Crammed so tightly together as to prevent movement.
This term is old and has a nautical origin.
The derivation of chock isn't entirely clear but the word is thought to have come from chock-full (or choke-full), meaning 'full to choking'. This dates back to the 15th century and is cited in Morte Arthur, circa 1400:
"Charottez chokkefulle charegyde with golde."
This meaning was later used to give a name to the wedges of wood which are used to secure moving objects - chocks. These chocks were used on ships and are referred to in William Falconer's, An universal dictionary of the marine, 1769:
"Chock, a sort of wedge used to confine a cask or other weighty body..when the ship is in motion."
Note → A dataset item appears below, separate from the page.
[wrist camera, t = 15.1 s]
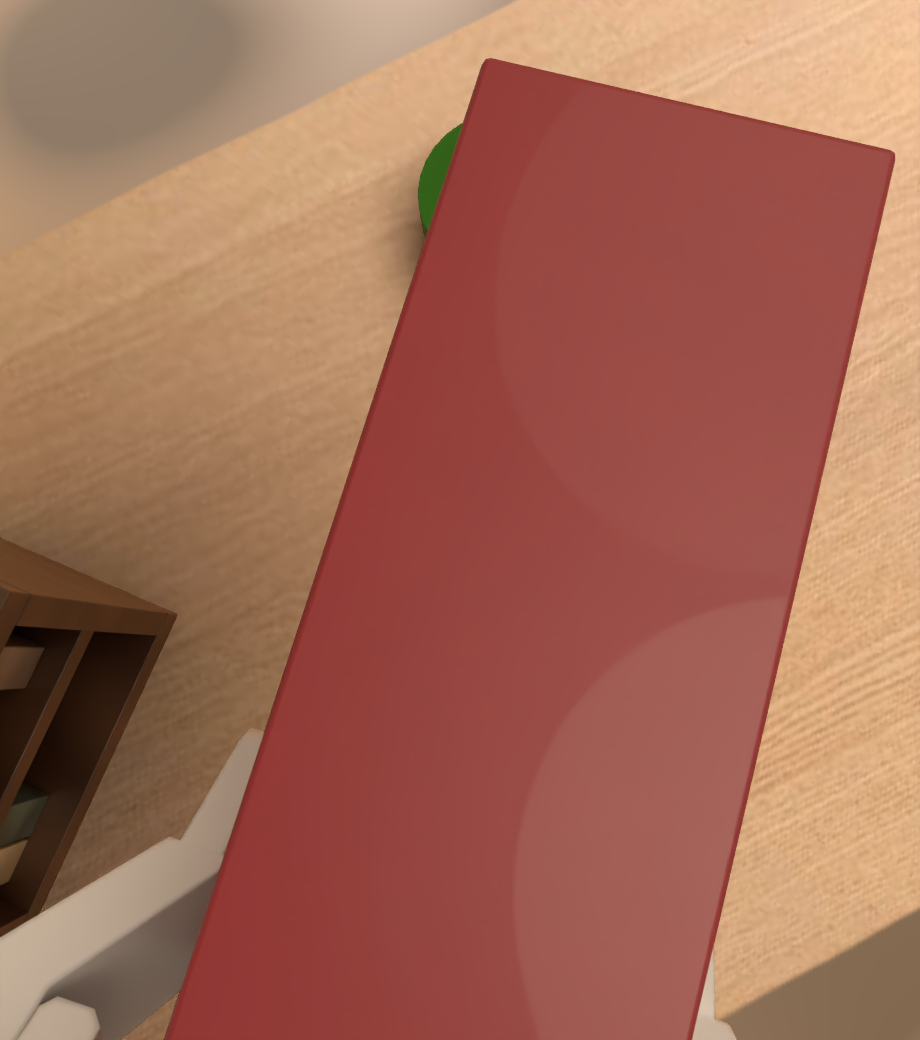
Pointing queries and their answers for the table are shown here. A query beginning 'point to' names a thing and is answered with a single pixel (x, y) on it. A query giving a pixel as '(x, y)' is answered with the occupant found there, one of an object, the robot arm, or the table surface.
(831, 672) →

This is where seafaring enters into the story. A block and tackle is a pulley system used on sailing ships to hoist the rigging. It might be expected that 'chock-a-block' is the result of wedging a block fixed with a chock. That doesn't appear to be the case. The phrase describes what occurs the system is raised to its fullest extent - when there is no more rope free and the blocks jam tightly together. Frederick Chamier's novel The Life of a Sailor, 1832 includes this figurative use of the term:
"Here my lads is another messmate..." - What, another!" roared a ruddy-faced midshipman of about eighteen. "He must stow himself away, for we are chock-a-block here."
We might expect to find a reference to it in relation to ship's equipment before any figurative use, but the earliest I've found is in Richard H. Dana Jr's Two years before the mast, 1840:
"Hauling the reef-tackles chock-a-block."
Chock-a-block also spawned an abbreviated version in the 20th century - chocka (or chocker). This is WWII UK military slang meaning 'fed-up or disgruntled' - as defined in Hunt and Pringles' Service Slang, 1943:
"Chocker, this is the sailor's way of saying he is fed up or browned off."